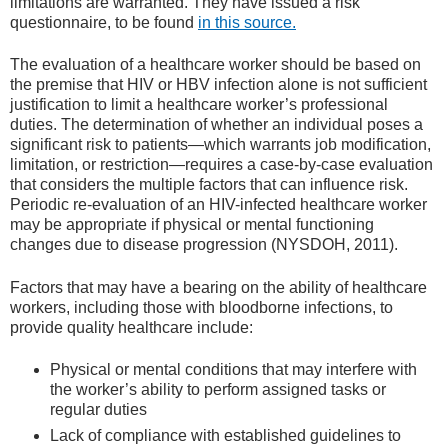
limitations are warranted. They have issued a risk
questionnaire, to be found
in this source.
The evaluation of a healthcare worker should be based on
the premise that HIV or HBV infection alone is not sufficient
justification to limit a healthcare worker’s professional
duties. The determination of whether an individual poses a
significant risk to patients—which warrants job modification,
limitation, or restriction—requires a case-by-case evaluation
that considers the multiple factors that can influence risk.
Periodic re-evaluation of an HIV-infected healthcare worker
may be appropriate if physical or mental functioning
changes due to disease progression (NYSDOH, 2011).
Factors that may have a bearing on the ability of healthcare
workers, including those with bloodborne infections, to
provide quality healthcare include:
Physical or mental conditions that may interfere with
the worker’s ability to perform assigned tasks or
regular duties
Lack of compliance with established guidelines to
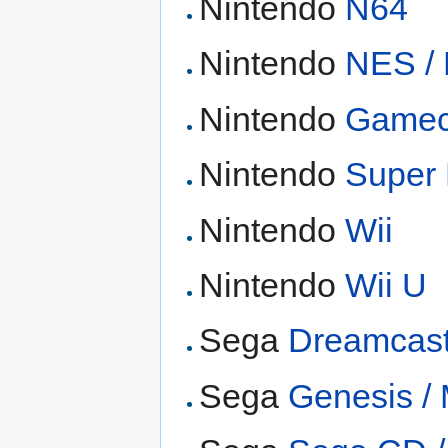
Nintendo
N64
Nintendo
NES /
Nintendo
Game
Nintendo
Super
Nintendo
Wii
Nintendo
Wii U
Sega
Dreamcas
Sega
Genesis /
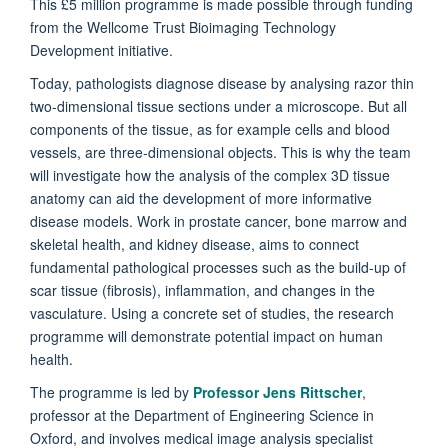
This £5 million programme is made possible through funding
from the Wellcome Trust Bioimaging Technology
Development initiative.
Today, pathologists diagnose disease by analysing razor thin
two-dimensional tissue sections under a microscope. But all
components of the tissue, as for example cells and blood
vessels, are three-dimensional objects. This is why the team
will investigate how the analysis of the complex 3D tissue
anatomy can aid the development of more informative
disease models. Work in prostate cancer, bone marrow and
skeletal health, and kidney disease, aims to connect
fundamental pathological processes such as the build-up of
scar tissue (fibrosis), inflammation, and changes in the
vasculature. Using a concrete set of studies, the research
programme will demonstrate potential impact on human
health.
The programme is led by
Professor Jens Rittscher
,
professor at the Department of Engineering Science in
Oxford, and involves medical image analysis specialist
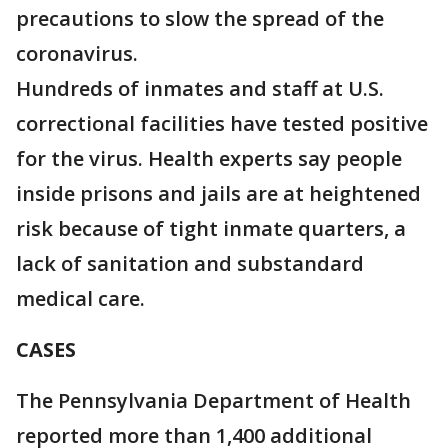
precautions to slow the spread of the
coronavirus.
Hundreds of inmates and staff at U.S.
correctional facilities have tested positive
for the virus. Health experts say people
inside prisons and jails are at heightened
risk because of tight inmate quarters, a
lack of sanitation and substandard
medical care.
CASES
The Pennsylvania Department of Health
reported more than 1,400 additional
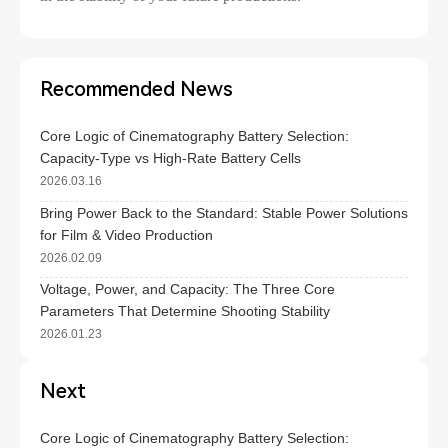
Recommended News
Core Logic of Cinematography Battery Selection:
Capacity-Type vs High-Rate Battery Cells
2026.03.16
Bring Power Back to the Standard: Stable Power Solutions
for Film & Video Production
2026.02.09
Voltage, Power, and Capacity: The Three Core
Parameters That Determine Shooting Stability
2026.01.23
Next
Core Logic of Cinematography Battery Selection:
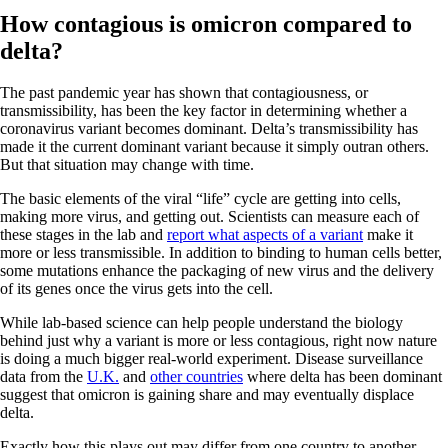
How contagious is omicron compared to
delta?
The past pandemic year has shown that contagiousness, or
transmissibility, has been the key factor in determining whether a
coronavirus variant becomes dominant. Delta’s transmissibility has
made it the current dominant variant because it simply outran others.
But that situation may change with time.
The basic elements of the viral “life” cycle are getting into cells,
making more virus, and getting out. Scientists can measure each of
these stages in the lab and
report what aspects of a variant
make it
more or less transmissible. In addition to binding to human cells better,
some mutations enhance the packaging of new virus and the delivery
of its genes once the virus gets into the cell.
While lab-based science can help people understand the biology
behind just why a variant is more or less contagious, right now nature
is doing a much bigger real-world experiment. Disease surveillance
data from the
U.K.
and
other countries
where delta has been dominant
suggest that omicron is gaining share and may eventually displace
delta.
Exactly how this plays out may differ from one country to another,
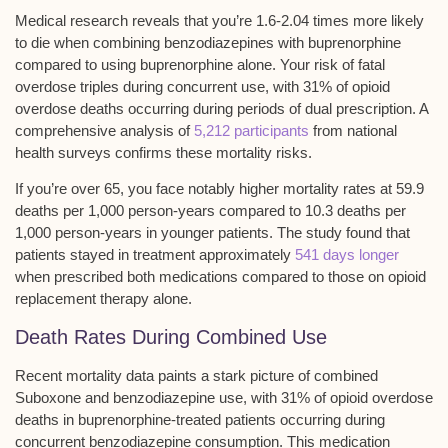
Medical research reveals that you’re 1.6-2.04 times more likely
to die when combining benzodiazepines with buprenorphine
compared to using buprenorphine alone. Your risk of
fatal
overdose triples
during concurrent use, with
31% of opioid
overdose deaths
occurring during periods of dual prescription. A
comprehensive analysis of
5,212 participants
from national
health surveys confirms these mortality risks.
If you’re over 65, you face notably higher mortality rates at 59.9
deaths per 1,000 person-years compared to 10.3 deaths per
1,000 person-years in younger patients. The study found that
patients stayed in treatment approximately
541 days longer
when prescribed both medications compared to those on opioid
replacement therapy alone.
Death Rates During Combined Use
Recent
mortality data
paints a stark picture of combined
Suboxone and benzodiazepine use, with 31% of opioid overdose
deaths in buprenorphine-treated patients occurring during
concurrent benzodiazepine consumption
. This medication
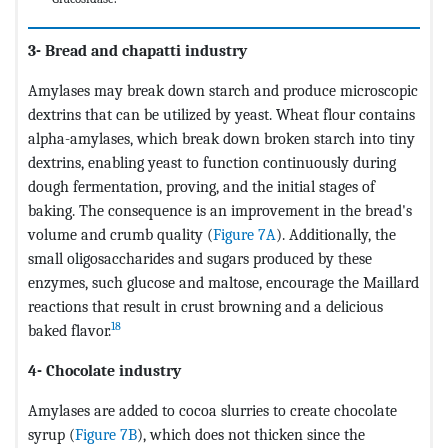
3- Bread and chapatti industry
Amylases may break down starch and produce microscopic
dextrins that can be utilized by yeast. Wheat flour contains
alpha-amylases, which break down broken starch into tiny
dextrins, enabling yeast to function continuously during
dough fermentation, proving, and the initial stages of
baking. The consequence is an improvement in the bread's
volume and crumb quality (
Figure 7A
). Additionally, the
small oligosaccharides and sugars produced by these
enzymes, such glucose and maltose, encourage the Maillard
reactions that result in crust browning and a delicious
18
baked flavor.
4- Chocolate industry
Amylases are added to cocoa slurries to create chocolate
syrup (
Figure 7B
), which does not thicken since the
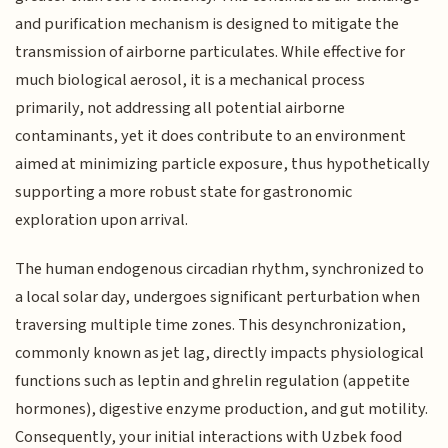
and purification mechanism is designed to mitigate the
transmission of airborne particulates. While effective for
much biological aerosol, it is a mechanical process
primarily, not addressing all potential airborne
contaminants, yet it does contribute to an environment
aimed at minimizing particle exposure, thus hypothetically
supporting a more robust state for gastronomic
exploration upon arrival.
The human endogenous circadian rhythm, synchronized to
a local solar day, undergoes significant perturbation when
traversing multiple time zones. This desynchronization,
commonly known as jet lag, directly impacts physiological
functions such as leptin and ghrelin regulation (appetite
hormones), digestive enzyme production, and gut motility.
Consequently, your initial interactions with Uzbek food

------

> **Exercise objective**
Respond with one number, namely the count of lines in the entries above that hold the word "dextrins".

> **Answer box**
2